Foto: Geraldo Magela/Agência Senado
Notícia do dia 02/09/2026
A Comissão de Constituição e Justiça (CCJ) do Senado aprovou nesta quarta-feira (2) a Proposta de Emenda à Constituição (PEC) 221/2019, que prevê o fim da jornada de seis dias de trabalho para um de descanso, conhecida como escala 6x1.
A proposta estabelece dois dias de descanso remunerado por semana, sem redução salarial, e reduz a jornada máxima de trabalho das atuais 44 para 40 horas semanais. O texto prevê uma regra de transição de 14 meses.
A votação na CCJ foi simbólica. Dos 27 senadores presentes, quatro registraram votos contrários: Rogério Marinho (PL-RN), Hamilton Mourão (Republicanos-RS), Tereza Cristina (PP-MS) e Jaime Bagattoli (PL-RO).
Omar Aziz rejeita 36 emendas
Relator da PEC, o senador pelo Amazonas Omar Aziz (PSD) rejeitou as 36 emendas apresentadas durante a tramitação na comissão, incluindo propostas que buscavam manter a possibilidade da escala 6x1 ou permitir jornadas superiores a 40 horas semanais.
“Até porque todas as emendas que foram apresentadas, as 36 emendas, nenhuma pede mais benefício para o trabalhador”, justificou Aziz.
O senador amazonense também rejeitou uma emenda que ampliava de 14 meses para até quatro anos o período de transição para implementação das novas regras.
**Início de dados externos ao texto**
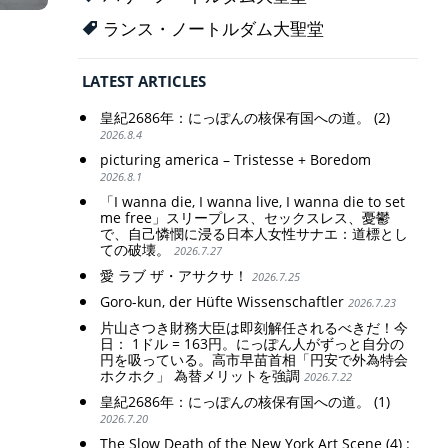
ランス・ノートルダム大聖堂
LATEST ARTICLES
皇紀2686年：にっぽんの核保有国への道。 (2)
2026.8.4
picturing america – Tristesse + Boredom
2026.8.1
「I wanna die, I wanna live, I wanna die to set
me free」スリープレス、セックスレス、憂鬱
で、自己憐憫に浸る日本人女性サナエ：道標とし
ての破壊。
2026.7.27
愛 ラブ ザ・アサクサ！
2026.7.25
Goro-kun, der Hüfte Wissenschaftler
2026.7.23
片山さつき財務大臣は即刻解任されるべきだ！今
日： 1ドル = 163円。にっぽん人がずっと自分の
円を吸っている。高市早苗首相「円安で外為特会
ホクホク」 為替メリットを強調
2026.7.22
皇紀2686年：にっぽんの核保有国への道。 (1)
2026.7.20
The Slow Death of the New York Art Scene (4) :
Sugestões para deixar a regulamentação para uma lei complementar e conceder compensações fiscais às empresas também não foram acolhidas.
Durante a discussão, Aziz rebateu argumentos de que a redução da jornada poderá comprometer a economia brasileira.
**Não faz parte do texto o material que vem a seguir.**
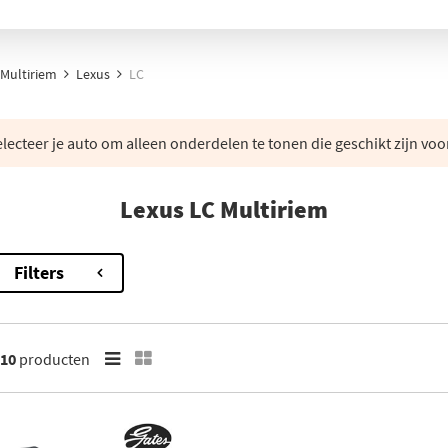
Multiriem
Lexus
LC
lecteer je auto om alleen onderdelen te tonen die geschikt zijn voo
Lexus LC Multiriem
Filters
10
producten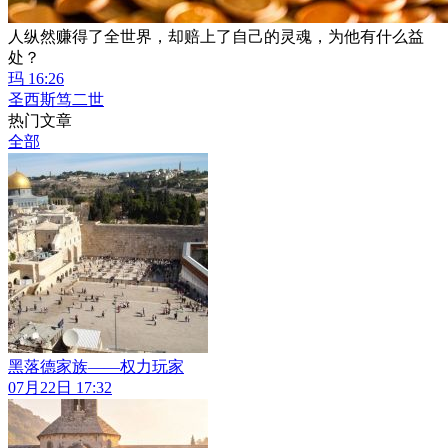
人纵然赚得了全世界，却赔上了自己的灵魂，为他有什么益
处？
玛 16:26
圣西斯笃二世
热门文章
全部
黑落德家族——权力玩家
07月22日 17:32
“Quando se criou o 13º salário, diziam que o Brasil ia quebrar, ia ter problema. Depois que se reduziu de 48 horas para 44 horas, também [apontaram] os mesmos problemas. O Brasil é muito forte e tem uma massa trabalhadora que nos dá muito orgulho”, afirmou.
Divergências sobre impactos na economia
A proposta dividiu opiniões durante a reunião da CCJ.
O líder da oposição, senador Rogério Marinho, criticou o tempo destinado à discussão e argumentou que a redução da jornada poderá provocar aumento de custos, inflação, desemprego e informalidade.
A senadora Eliziane Gama (PSD-MA), por outro lado, defendeu que a mudança representa mais qualidade de vida para os trabalhadores, principalmente para mulheres que enfrentam dupla ou tripla jornada.
O senador Jaime Bagattoli também se posicionou contra a PEC e argumentou que a redução de 44 para 40 horas poderá aumentar os custos das empresas e afetar a produção.
Escala 6x1 ainda não acabou
A aprovação desta quarta-feira não significa que o fim da escala 6x1 já esteja em vigor.
Com a aprovação na CCJ, a PEC segue para análise do plenário do Senado, onde precisará passar por dois turnos de votação.
Por se tratar de uma mudança na Constituição, a proposta precisa alcançar o número mínimo de votos exigido para uma emenda constitucional antes de concluir sua tramitação no Congresso.